El histórico bar Pagoeta, ubicado en Urretxu, cerró sus puertas el pasado domingo, marcando el fin de una era. Este establecimiento, que fue fundado hace aproximadamente 50 años por la pareja formada por Marina y Uli, ha sido un punto de encuentro en la localidad. Durante más de una década, Jesús Esteban Ruiz Muti se encargó de la gestión del bar, hasta que hace 33 años, Jesús Telleria Tiki asumió el mando. Anteriormente, Telleria había trabajado como camarero con Muti y, a lo largo de este tiempo, ha tenido dos socios, primero Gorospe y posteriormente Mariaje Etxaniz.
Con una trayectoria de 44 años en el Pagoeta, Telleria ha sido testigo de los momentos más vibrantes del barrio de las estaciones, donde el bar era conocido como «el barrio del dólar». “Recibíamos clientes de todas las edades, desde trabajadores que venían a disfrutar de un café entre semana hasta jóvenes que acudían los fines de semana, especialmente durante los años de la discoteca Golden. Provenían de localidades como Bizkaia, Bergara, Antzuola, Oñati y Azkoitia”, rememora Telleria. El bar también ofrecía una variada selección de pintxos y bocadillos, y sus horarios eran amplios, cerrando a la 1:00 horas entre semana y alrededor de las 5:00 am los fines de semana.

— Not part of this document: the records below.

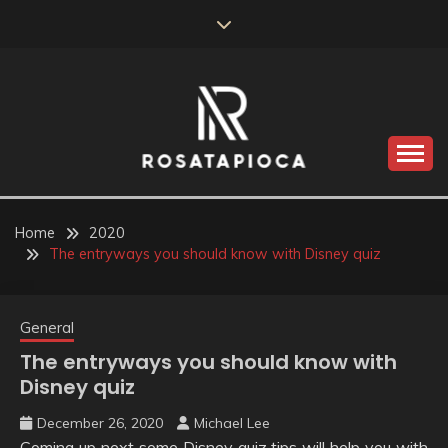
Skip
to
content
Valve Dimensions
ROSATAPIOCA.COM
Home
2020
The entryways you should know with Disney quiz
General
The entryways you should know with
Disney quiz
December 26, 2020
Michael Lee
Coming up next some Disney quiz tips will help you with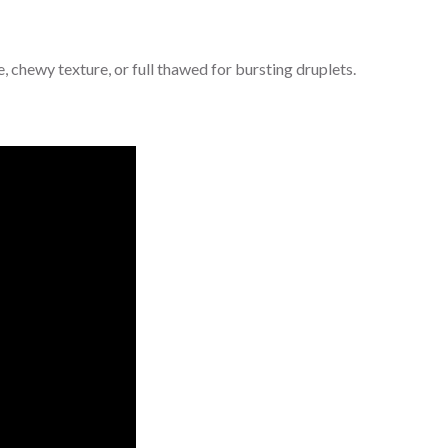
, chewy texture, or full thawed for bursting druplets.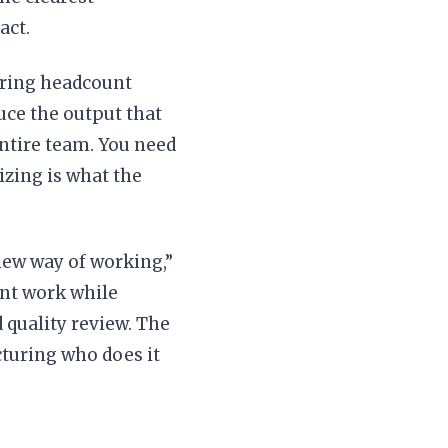
act.
ering headcount
uce the output that
entire team. You need
sizing is what the
new way of working,”
nt work while
quality review. The
turing who does it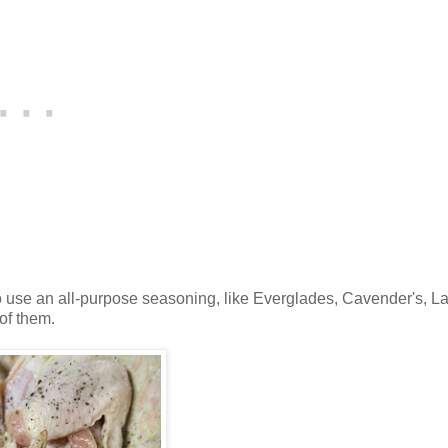
o use an all-purpose seasoning, like Everglades, Cavender's, L
of them.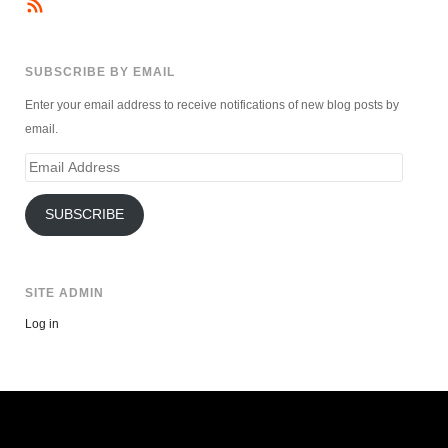
SUBSCRIBE BY EMAIL
Enter your email address to receive notifications of new blog posts by
email.
Email
Address
SUBSCRIBE
SITE ADMIN
Log in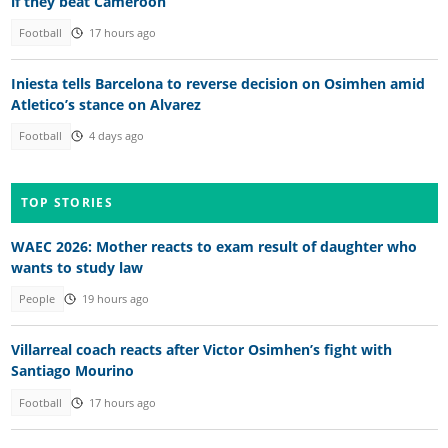
if they beat Cameroon
Football
17 hours ago
Iniesta tells Barcelona to reverse decision on Osimhen amid
Atletico’s stance on Alvarez
Football
4 days ago
TOP STORIES
WAEC 2026: Mother reacts to exam result of daughter who
wants to study law
People
19 hours ago
Villarreal coach reacts after Victor Osimhen’s fight with
Santiago Mourino
Football
17 hours ago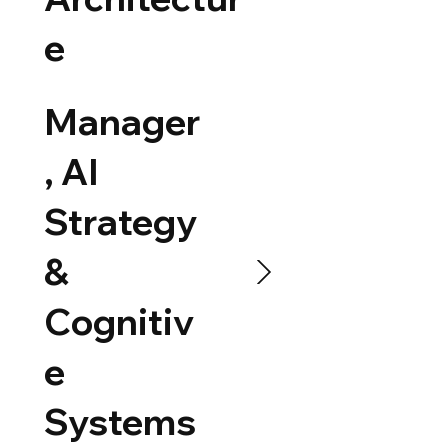
e
Manager
, AI
Strategy
&
Cognitiv
e
Systems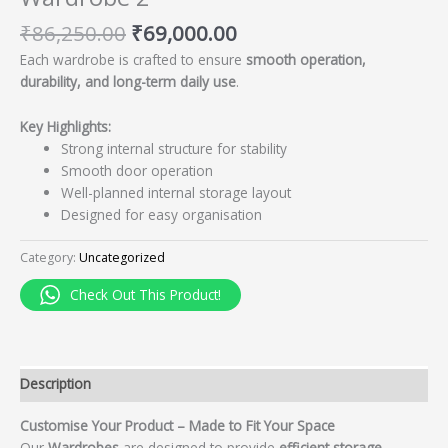
₹
86,250.00
₹
69,000.00
Each wardrobe is crafted to ensure
smooth operation,
durability, and long-term daily use
.
Key Highlights:
Strong internal structure for stability
Smooth door operation
Well-planned internal storage layout
Designed for easy organisation
Category:
Uncategorized
Check Out This Product!
Description
Customise Your Product – Made to Fit Your Space
Our
Wardrobes
are designed to provide
efficient storage,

La decisión de cerrar el bar ha sido agridulce para Telleria, quien ha forjado lazos significativos con sus clientes, a quienes considera más que simples consumidores. “El domingo, muchos vinieron a despedirse y se notaba la emoción en el ambiente. Nuestro marianito es muy apreciado, y todos querían disfrutar de un último trago”, compartió Telleria. Aunque sus clientes le han deseado lo mejor en esta nueva etapa, la tristeza por el cierre del bar es palpable en la comunidad.
El Pagoeta no solo ha sido un bar, sino un referente social en Urretxu, donde generaciones de vecinos han compartido momentos imborrables. La nostalgia se siente entre sus clientes habituales, quienes han encontrado en este lugar un sentido de pertenencia y camaradería. La trayectoria del bar refleja no solamente la historia de su propietario, sino también la evolución de la vida social en la localidad durante las últimas décadas.
La jubilación de Telleria abre un nuevo capítulo en su vida, aunque la huella del Pagoeta perdurará en la memoria colectiva del pueblo. La comunidad se enfrenta ahora a la realidad de un espacio que ha sido vital en el tejido social de Urretxu, y es probable que se busquen nuevas iniciativas que continúen con el legado de este emblemático bar. El cierre del Pagoeta invita a reflexionar sobre la importancia de los pequeños negocios en la vida comunitaria y su capacidad para generar lazos entre las personas.